Another character has her head and torso hidden behind a complicated mask, whose layers and planes are a jumble of florid, painted shapes. The moiling brushwork depicts guts and emotional turmoil, all of it topped by a big pink brain. She can barely get about unaided. At one point she takes a microphone and drags it over her costume. The rustling and scraping is picked up by a tape-loop machine that turns the sound into a kind of repetitive musique concrète. Other performers take the mic and add to the soundscape. There are whoops, rustlings, oceanic surges, scrapings. I think I hear tap-dancing.
All this takes place with the lovely daylight falling through the high windows. There’s an odd sense of open-ended ritual, and ideally I’d like the performance to keep on developing, hour after hour, day after day. Who knows where it might lead? Instead, a limited number of performances will take place over the show’s run, before it travels to the Towner Eastbourne, and the Fruitmarket in Edinburgh. Peake dedicates her show to her mother, the sculptor Phyllida Barlow, who died last month, and it is impossible not to see the trace of Barlow’s own performative approach to materiality, space and making in Peake’s work. Her sister Clover also worked on the costumes. It is a family affair.

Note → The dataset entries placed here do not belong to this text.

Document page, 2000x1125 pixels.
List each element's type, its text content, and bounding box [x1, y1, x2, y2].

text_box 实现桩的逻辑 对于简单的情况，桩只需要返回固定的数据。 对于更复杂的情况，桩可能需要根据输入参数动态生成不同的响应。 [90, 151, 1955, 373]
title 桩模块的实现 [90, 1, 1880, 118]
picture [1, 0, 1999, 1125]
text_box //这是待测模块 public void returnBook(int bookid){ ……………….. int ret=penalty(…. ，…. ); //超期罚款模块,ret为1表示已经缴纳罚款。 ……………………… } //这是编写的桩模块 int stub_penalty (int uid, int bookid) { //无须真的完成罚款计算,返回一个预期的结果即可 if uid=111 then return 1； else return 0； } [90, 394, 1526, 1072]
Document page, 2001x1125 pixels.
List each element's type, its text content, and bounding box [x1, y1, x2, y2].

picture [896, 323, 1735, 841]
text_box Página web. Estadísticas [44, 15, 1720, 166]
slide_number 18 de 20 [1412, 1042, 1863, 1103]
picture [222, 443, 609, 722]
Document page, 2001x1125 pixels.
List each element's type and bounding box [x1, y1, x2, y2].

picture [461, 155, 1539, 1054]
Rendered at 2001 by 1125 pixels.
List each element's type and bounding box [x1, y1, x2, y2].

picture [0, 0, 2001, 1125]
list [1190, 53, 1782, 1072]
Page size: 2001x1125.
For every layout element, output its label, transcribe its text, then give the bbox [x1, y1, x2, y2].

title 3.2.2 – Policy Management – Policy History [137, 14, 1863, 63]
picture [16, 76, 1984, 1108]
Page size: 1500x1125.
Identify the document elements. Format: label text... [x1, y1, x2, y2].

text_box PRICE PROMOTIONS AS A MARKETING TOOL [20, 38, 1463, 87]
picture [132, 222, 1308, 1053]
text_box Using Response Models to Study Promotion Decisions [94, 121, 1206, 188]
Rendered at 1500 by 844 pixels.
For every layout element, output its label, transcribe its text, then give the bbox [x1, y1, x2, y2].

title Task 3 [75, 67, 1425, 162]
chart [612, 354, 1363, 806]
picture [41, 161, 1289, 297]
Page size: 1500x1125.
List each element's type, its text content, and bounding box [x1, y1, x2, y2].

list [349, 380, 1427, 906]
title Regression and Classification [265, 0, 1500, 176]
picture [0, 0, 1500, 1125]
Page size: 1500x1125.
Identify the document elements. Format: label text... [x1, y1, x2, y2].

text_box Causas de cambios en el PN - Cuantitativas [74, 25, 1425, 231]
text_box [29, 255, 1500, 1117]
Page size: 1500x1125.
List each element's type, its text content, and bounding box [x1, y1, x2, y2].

Across the park, in the smaller Lake Gallery, the walls are completely covered by a scroll-like canvas. Forty-five metres long, Ensemble has its origins in a series of workshops Peake conducted last winter with local community groups. She involved the participants in a kind of mark-making process derived from what is described as a kind of dance technique. Whatever trace of this activity is left in the canvas is hard to tell. Peake reworked the canvas back in her studio, riffing on the marks and gestures that had already been made there. There are bodies and bits of bodies everywhere. Here a group of hands, there an inverted figure, now a jumble of clustered limbs, areas of darkness and swipes and blobs and delicate scrabbling drawing. As with Factual Actual, it all feels open-ended, and not so much incomplete as suspended. What a performance it all is.
• Florence Peake’s Factual Actual: Ensemble is at Southwark Park Galleries, London, until 2 July.